As we browsed the rows of headstones, I stumbled across a headstone that stopped me in my tracks.
Her name was Katherine. She was born in 1911 and died in 1999. I stopped because somebody had placed an old beat up baseball where flowers or flags would ordinarily go – at the top of the headstone.
Obviously, Katherine must have been a baseball fan. Growing up in the 1920s, she would have had the chance to gather around the radio with her family and listen to broadcasters paint beautiful pictures of players such as Babe Ruth, Rogers Hornsby and Lou Gehrig in action.
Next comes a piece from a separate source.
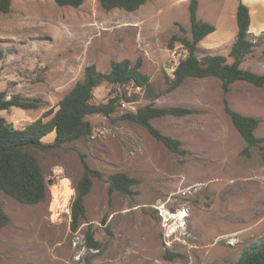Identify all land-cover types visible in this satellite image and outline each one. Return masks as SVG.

I couldn’t help but wonder about the story behind the baseball itself. Did it belong to her? Was it autographed? Did she play catch with her grandkids with it? Did she catch it at a baseball game? Did one of her grandkids inherit it?
Oh, if baseballs could talk!
After stopping for a minute to snap a photo of Katherine's baseball with my Blackberry, my mom and I found the headstone we were looking for. I made a mental note of where to find it in the future. And when I visit it, I’ll be looking for another baseball on the headstone nearby.